At Elite Benefits Group, it’s our job to know everything about insurance and anything that relates to it, and that includes the Affordable Care Act, also known as Obamacare. Our team understands that there is a lot of misinformation floating around about Obamacare, and we are here to set the record straight so you can make informed decisions based on the facts. In this article, we’ll go over some common myths about Obamacare and provide the verified answers.

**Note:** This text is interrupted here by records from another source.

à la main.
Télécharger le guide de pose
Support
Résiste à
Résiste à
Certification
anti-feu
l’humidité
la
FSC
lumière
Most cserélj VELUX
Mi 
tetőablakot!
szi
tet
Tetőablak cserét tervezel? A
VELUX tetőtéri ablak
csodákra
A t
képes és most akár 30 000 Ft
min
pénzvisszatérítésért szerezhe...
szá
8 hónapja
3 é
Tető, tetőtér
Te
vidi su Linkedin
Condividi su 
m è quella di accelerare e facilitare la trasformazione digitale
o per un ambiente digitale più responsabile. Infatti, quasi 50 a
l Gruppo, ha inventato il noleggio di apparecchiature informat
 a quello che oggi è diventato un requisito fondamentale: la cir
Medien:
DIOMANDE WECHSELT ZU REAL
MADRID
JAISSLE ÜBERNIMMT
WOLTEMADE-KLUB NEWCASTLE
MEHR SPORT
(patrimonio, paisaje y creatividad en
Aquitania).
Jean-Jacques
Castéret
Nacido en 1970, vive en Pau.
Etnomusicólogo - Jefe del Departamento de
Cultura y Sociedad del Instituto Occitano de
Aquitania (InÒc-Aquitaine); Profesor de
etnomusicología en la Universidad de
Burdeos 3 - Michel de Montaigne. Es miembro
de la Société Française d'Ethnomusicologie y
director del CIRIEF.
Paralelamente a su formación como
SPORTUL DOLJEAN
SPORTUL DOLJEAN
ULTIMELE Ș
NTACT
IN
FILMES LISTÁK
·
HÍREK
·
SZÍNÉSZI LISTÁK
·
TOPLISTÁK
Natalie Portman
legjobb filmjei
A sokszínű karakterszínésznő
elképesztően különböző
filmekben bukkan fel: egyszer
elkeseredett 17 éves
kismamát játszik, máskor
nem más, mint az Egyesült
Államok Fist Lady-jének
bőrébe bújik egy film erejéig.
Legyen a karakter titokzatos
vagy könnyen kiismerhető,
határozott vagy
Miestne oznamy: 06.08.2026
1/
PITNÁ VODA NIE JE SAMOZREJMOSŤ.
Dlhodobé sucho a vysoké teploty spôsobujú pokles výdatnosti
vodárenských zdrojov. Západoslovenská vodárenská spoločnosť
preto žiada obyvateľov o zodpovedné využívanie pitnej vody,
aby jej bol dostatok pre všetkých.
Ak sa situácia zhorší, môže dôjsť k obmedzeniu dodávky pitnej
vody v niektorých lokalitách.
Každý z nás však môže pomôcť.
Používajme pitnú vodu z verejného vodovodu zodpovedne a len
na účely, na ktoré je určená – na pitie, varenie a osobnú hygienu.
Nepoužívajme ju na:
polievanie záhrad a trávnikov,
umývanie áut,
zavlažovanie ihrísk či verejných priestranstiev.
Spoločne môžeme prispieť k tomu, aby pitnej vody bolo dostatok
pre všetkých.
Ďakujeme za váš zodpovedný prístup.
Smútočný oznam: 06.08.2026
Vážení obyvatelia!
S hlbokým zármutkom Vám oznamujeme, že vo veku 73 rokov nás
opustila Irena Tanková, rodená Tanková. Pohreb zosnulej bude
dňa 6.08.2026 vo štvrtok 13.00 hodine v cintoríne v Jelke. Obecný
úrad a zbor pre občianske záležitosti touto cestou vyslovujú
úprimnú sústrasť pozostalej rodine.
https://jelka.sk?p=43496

- Myth #1: Obamacare is Socialized Medicine. One of the most pervasive myths about Obamacare is that it is a form of socialized medicine, like the system in Canada. While the ACA does expand health coverage to middle-income families, most of this expansion takes place through the private insurance market.
- Myth #2: Obamacare Interferes with Your Relationship to Your Doctor. Another misconception about Obamacare is that it allows the government to determine what treatments patients can receive, instead of their doctors. The truth is that the doctor-patient relationship did not change–a third party has always been involved in the form of the insurance agent. The doctor decides what treatment is needed, and the insurance company decides how much it will cover. Sometimes the government serves as that insurance company, as it does in Medicaid, but that was true even before the ACA.
- Myth #3: Obamacare Forces You to Pay for Services You Don’t Need. A third common misconception about Obamacare is that it forces you to pay higher premiums to cover services you don’t need. The reality of any insurance plan is that some of its beneficiaries are always going to have to pay for services they will never need in order to reduce the cost of all the services for everyone, similar to how your tax contributions pay for everything from public education to the military. Even if you never need a particular health screening, you benefit from a system that offers that option to everyone.